O conteúdo final da proposta, que será encaminhada ao plenário e depois ao Senado, prevê que os
estados produtores de petróleo e energia elétrica terão direito a arrecadar o imposto na origem. A medida
altera uma determinação da Constituição de 1988, que estipulou a cobrança de ICMS sobre
os dois produtos apenas nos estados em que ele é consumido.
“Era uma janela aberta há 20 anos e que só agora estamos fechando”, comemorou o deputado federal
Rodrigo Rocha Loures (PMDB). Ele, Ricardo Barros (PP) e Eduardo Sciarra (DEM) foram os três parlamentares paranaenses
que participaram da votação, que começou às 20 horas de quarta-feira e se arrastou até
5h50 de ontem.
Foram apreciados 125 destaques individuais e 25 de bancada que alteravam o relatório do deputado Sandro Mabel (PR-GO).
O último deles foi votado às 5h28 e era uma tentativa do PTB de acabar com a mudança que beneficia os
produtores de petróleo e energia.
O conteúdo foi mantido com 17 votos favoráveis e 3 contra. “O curioso foi que o Sandro Mabel esteve entre
os que votaram contra, indo contra o próprio relatório”, afirmou Sciarra.

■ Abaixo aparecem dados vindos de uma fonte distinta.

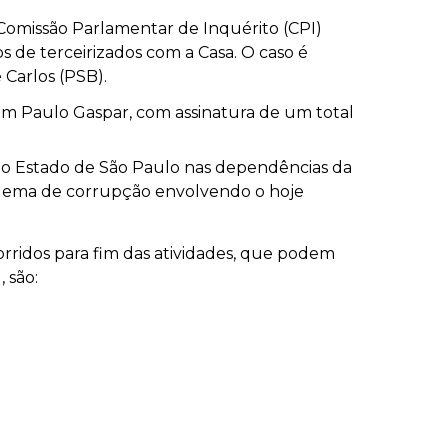
Comissão Parlamentar de Inquérito (CPI)
de terceirizados com a Casa. O caso é
 Carlos (PSB).
m Paulo Gaspar, com assinatura de um total
o Estado de São Paulo nas dependências da
uema de corrupção envolvendo o hoje
orridos para fim das atividades, que podem
 são:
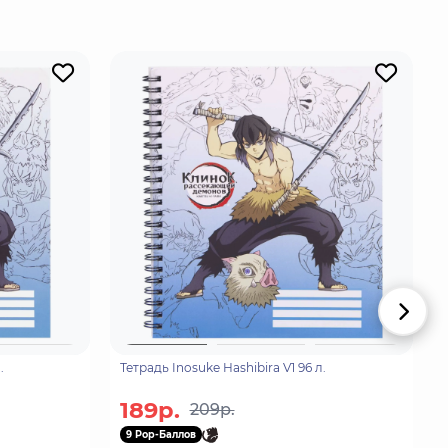
онечности в бензопилы.
.
Тетрадь Inosuke Hashibira V1 96 л.
189р.
209р.
9 Pop-Баллов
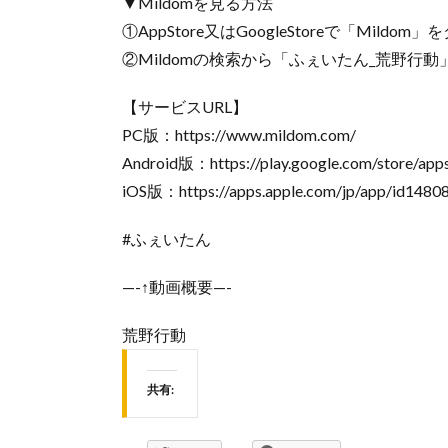
▼Mildomを見る方法
①AppStore又はGoogleStoreで「Mildo
②Mildomの検索から「ふぇいたん_荒野行動」又
【サービスURL】
PC版：https://www.mildom.com/
Android版：https://play.google.com/store/apps
iOS版：https://apps.apple.com/jp/app/id1480
#ふぇいたん
—-↑動画概要—-
荒野行動
共有:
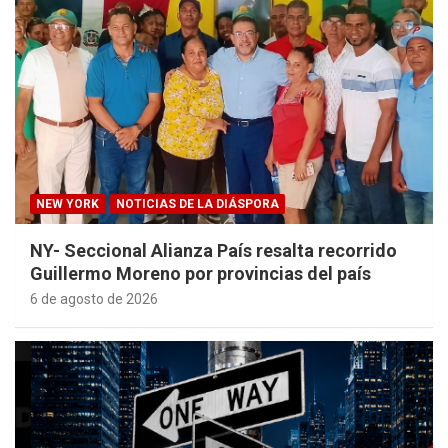
NEW YORK
NOTICIAS DE LA DIÁSPORA
NY- Seccional Alianza País resalta recorrido
Guillermo Moreno por provincias del país
6 de agosto de 2026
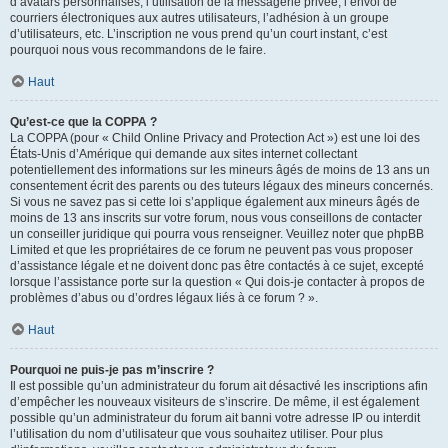
d’avatars personnalisés, l’utilisation de la messagerie privée, l’envoi de
courriers électroniques aux autres utilisateurs, l’adhésion à un groupe
d’utilisateurs, etc. L’inscription ne vous prend qu’un court instant, c’est
pourquoi nous vous recommandons de le faire.
Haut
Qu’est-ce que la COPPA ?
La COPPA (pour « Child Online Privacy and Protection Act ») est une loi des
États-Unis d’Amérique qui demande aux sites internet collectant
potentiellement des informations sur les mineurs âgés de moins de 13 ans un
consentement écrit des parents ou des tuteurs légaux des mineurs concernés.
Si vous ne savez pas si cette loi s’applique également aux mineurs âgés de
moins de 13 ans inscrits sur votre forum, nous vous conseillons de contacter
un conseiller juridique qui pourra vous renseigner. Veuillez noter que phpBB
Limited et que les propriétaires de ce forum ne peuvent pas vous proposer
d’assistance légale et ne doivent donc pas être contactés à ce sujet, excepté
lorsque l’assistance porte sur la question « Qui dois-je contacter à propos de
problèmes d’abus ou d’ordres légaux liés à ce forum ? ».
Haut
Pourquoi ne puis-je pas m’inscrire ?
Il est possible qu’un administrateur du forum ait désactivé les inscriptions afin
d’empêcher les nouveaux visiteurs de s’inscrire. De même, il est également
possible qu’un administrateur du forum ait banni votre adresse IP ou interdit
l’utilisation du nom d’utilisateur que vous souhaitez utiliser. Pour plus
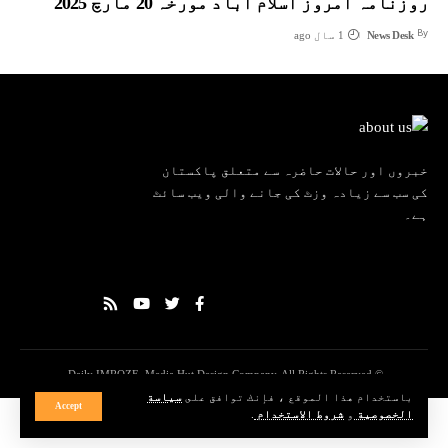
روزنامہ امروز اسلام آباد مورخہ 20 مارچ 2025
By
News Desk
1 سال ago
خبروں اور حالات حاضرہ سے متعلق پاکستان
کی سب سے زیادہ وزٹ کی جانے والی ویب سائٹ
ہے۔
© Daily IMROZE. Media Hut Design Company. All Rights Reserved.
باستخدام هذا الموقع ، فإنك توافق على
سياسة
Accept
الخصوصية
و
شروط الاستخدام
.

Uma das idéias centrais da reforma é unificar as legislações que regulam o ICMS para criar o Imposto
sobre Valor Agregado Estadual (IVA-E). Atualmente, cada um dos 27 estados tem o direito de estabelecer as alíquotas
que desejar.
No caso do óleo diesel, elas variam de 12% a 25% do valor do produto. Em transações interestaduais, parte
do imposto fica com o estado de origem da mercadoria (menos no caso de petróleo e energia elétrica). No geral,
o imposto de origem é de 12%, mas fica em 7% quando o produto sai dos estados do Sul ou Sudeste (menos o Espírito
Santo).
Com o IVA-E, a idéia é que o Senado determine quatro ou cinco alíquotas para diferentes grupos de mercadorias
e serviços. Esses grupos seriam definidos pelo Conselho Nacional de Política Fazendária, com alíquotas
idênticas para todos os estados.
Além disso, haveria uma transição gradual para que o ICMS seja cobrado apenas no estado de destino. A
alíquota de origem seria reduzida progressivamente, ao longo de oito anos, e ficaria em 2% com o novo tributo. Nessa
mudança, estaria incluída a alteração que permitiria aos estados produtores de energia elétrica
e petróleo a cobrança dos 2% na origem. Não está claro, porém, se isso se aplicaria apenas
ao final dos oito anos de transição.